Dataset items:
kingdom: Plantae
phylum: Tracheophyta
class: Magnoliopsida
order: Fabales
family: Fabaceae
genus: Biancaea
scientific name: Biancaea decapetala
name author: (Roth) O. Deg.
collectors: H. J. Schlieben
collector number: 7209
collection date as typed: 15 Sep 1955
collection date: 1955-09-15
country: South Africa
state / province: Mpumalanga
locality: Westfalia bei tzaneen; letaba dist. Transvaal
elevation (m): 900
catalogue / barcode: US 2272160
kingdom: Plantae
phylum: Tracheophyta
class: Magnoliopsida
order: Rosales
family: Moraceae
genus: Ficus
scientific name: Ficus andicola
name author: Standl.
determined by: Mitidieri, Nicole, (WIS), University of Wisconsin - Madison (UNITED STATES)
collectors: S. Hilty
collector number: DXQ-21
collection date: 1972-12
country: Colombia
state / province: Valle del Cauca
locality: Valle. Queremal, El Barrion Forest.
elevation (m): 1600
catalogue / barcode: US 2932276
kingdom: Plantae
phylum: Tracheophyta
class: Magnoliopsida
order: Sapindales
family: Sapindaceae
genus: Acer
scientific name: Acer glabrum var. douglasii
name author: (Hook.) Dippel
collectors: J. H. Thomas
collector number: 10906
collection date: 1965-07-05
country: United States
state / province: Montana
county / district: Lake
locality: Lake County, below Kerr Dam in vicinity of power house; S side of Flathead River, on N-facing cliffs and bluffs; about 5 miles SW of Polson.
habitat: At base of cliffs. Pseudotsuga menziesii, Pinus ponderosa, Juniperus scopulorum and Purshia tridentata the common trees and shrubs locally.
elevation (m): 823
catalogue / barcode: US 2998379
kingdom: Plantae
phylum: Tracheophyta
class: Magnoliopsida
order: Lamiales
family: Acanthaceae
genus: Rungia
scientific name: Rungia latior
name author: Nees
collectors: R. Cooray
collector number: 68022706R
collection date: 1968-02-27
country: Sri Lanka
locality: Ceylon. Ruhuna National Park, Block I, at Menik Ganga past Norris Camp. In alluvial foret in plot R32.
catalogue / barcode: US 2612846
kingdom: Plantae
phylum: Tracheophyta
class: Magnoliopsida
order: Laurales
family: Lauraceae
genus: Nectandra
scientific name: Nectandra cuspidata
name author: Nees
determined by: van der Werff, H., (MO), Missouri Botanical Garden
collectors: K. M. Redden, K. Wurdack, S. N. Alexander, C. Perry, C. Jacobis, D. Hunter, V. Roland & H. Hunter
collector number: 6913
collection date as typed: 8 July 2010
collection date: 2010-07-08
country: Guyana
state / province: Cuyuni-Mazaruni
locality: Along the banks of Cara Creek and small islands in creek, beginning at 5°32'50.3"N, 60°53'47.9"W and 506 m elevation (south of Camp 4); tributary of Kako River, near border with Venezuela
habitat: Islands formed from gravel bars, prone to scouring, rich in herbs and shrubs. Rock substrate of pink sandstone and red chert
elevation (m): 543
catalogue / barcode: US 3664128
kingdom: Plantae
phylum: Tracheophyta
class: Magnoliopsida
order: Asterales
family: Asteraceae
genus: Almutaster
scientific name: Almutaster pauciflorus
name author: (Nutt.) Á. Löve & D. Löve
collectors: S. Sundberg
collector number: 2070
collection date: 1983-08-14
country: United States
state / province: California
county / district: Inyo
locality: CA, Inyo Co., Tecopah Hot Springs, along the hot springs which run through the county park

▶ **Problem requirements**:
From the rows above, copy every line containing the string "author", matching case exactly.

▶ **Task output**:
name author: (Roth) O. Deg.
name author: Standl.
name author: (Hook.) Dippel
name author: Nees
name author: Nees
name author: (Nutt.) Á. Löve & D. Löve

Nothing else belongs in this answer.